Wednesday, February 25, 2009

Oracle RAC handson Part 6 RAC HA

RAC High Availability


RAC transparent fail-over is supported for OCI enabled applications, such as sqllplus, JDBC think client. The connection fail over is very fast and scable. Interreptted query is re-run automatically. DDL and DML will return an Oracle error.

Test case 1:

Name: Query fail-over with sqlplus as client

Purpose: Test query fail-over from a node to another node using OCI application.

Detail:

3.1 Connect to a node with sqlplus and record time to query a large table test.sequences (~ 3.6 GB) with full table scan.

SQL: SELECT DISTINCT species FROM test.sequences.

The execution plan is:

4 SELECT STATEMENT

3 PARTITION LIST [ALL]

2 HASH [UNIQUE]

1 TEST.SEQUENCES TABLE ACCESS [FULL]

3 base line runs have run time 64, 65, and 58 seconds. The average run time is 62 seconds.

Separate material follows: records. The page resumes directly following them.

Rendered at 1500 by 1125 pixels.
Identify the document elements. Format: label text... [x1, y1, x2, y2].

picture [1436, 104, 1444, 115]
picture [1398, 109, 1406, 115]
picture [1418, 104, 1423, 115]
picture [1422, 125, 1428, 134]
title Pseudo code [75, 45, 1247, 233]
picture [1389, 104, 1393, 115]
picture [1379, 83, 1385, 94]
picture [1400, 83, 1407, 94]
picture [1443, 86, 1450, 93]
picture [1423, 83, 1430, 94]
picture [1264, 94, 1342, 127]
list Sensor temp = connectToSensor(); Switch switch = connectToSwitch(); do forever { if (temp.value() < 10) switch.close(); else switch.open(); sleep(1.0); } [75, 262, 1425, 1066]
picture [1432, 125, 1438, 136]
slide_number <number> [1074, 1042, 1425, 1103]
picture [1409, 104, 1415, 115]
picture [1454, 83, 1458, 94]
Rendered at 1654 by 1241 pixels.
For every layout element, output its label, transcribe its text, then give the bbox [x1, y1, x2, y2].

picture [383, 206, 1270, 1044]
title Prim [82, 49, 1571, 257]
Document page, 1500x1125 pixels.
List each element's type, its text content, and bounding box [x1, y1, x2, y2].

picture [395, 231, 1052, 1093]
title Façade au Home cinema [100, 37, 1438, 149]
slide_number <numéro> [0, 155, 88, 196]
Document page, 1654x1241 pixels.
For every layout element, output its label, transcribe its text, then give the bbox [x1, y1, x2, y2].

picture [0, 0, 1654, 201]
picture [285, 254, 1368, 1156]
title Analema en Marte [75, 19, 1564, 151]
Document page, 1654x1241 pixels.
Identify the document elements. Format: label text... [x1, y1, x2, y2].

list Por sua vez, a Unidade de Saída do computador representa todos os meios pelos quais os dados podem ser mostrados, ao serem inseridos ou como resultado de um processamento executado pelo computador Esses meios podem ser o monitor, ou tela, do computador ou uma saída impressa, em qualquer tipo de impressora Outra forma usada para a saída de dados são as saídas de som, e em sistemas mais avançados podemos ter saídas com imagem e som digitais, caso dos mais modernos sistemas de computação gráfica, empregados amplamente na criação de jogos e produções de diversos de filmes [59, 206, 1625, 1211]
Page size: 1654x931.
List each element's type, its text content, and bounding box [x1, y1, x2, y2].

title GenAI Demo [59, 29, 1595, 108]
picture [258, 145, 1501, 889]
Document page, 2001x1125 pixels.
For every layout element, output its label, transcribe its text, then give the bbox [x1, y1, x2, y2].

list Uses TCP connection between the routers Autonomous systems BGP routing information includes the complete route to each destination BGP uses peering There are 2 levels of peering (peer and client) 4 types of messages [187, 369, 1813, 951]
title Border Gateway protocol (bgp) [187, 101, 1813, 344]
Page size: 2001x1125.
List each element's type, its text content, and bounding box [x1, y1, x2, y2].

3.2 Re-run the query and crash the instance (shutdown abort) when full table scan is half finished (at 38 seconds). The run time is 110, 110, and 101 seconds. The average run time is 107 seconds.

3.3 Re-run the query and crash the instance (shutdown abort) when full table scan is just started (at 0 seconds). The run time is 61, 58, and 67 seconds. The average run time is 62 seconds.

Test result:

Oracle RAC node failover for query is transparent to OCI enabled application, such as sqlplus and JDBC fat client. The failover is fast (in a few seconds) and there is no notable delay on query caused by fail over. (Compare data with base line 3.1 and failover at 0 seconds 3.3) However, the failovers at 38 seconds are 107 seconds on average (test 3.2). That is 69 seconds after failover. That is about the time to re-run the query. This observation is agreed with new Oracle cache fusion, that only Global Resource Directory is synced on all nodes. When the local node crashed, the connection fail over to another node but the data block in the memory of failed node is gone, so Oracle have to re-read it from disk again.

Issues:

1. After crash the rac1 instance, restart got:

ORA-01105: mount is incompatible with mounts by other instances

ORA-38767: flashback retention target parameter mismatch

Reset the flashback_retention_target to 1440 and restart the instance.

Test Case 2:

Name: Query fail-over with JDBC as thin client

Purpose: Test query fail-over from a node to another node with thin client.

Detail:

4.1 Connect to a node with JDBC thin client and record time to query a large table test.sequences (~ 3.6 GB) with full table scan.

SQL: SELECT DISTINCT species FROM test.sequences.

The execution plan is:

4 SELECT STATEMENT

3 PARTITION LIST [ALL]

2 HASH [UNIQUE]

2 TEST.SEQUENCES TABLE ACCESS [FULL]

3 base line runs have run time 73, 75, and 72 seconds. The average run time is 73 seconds.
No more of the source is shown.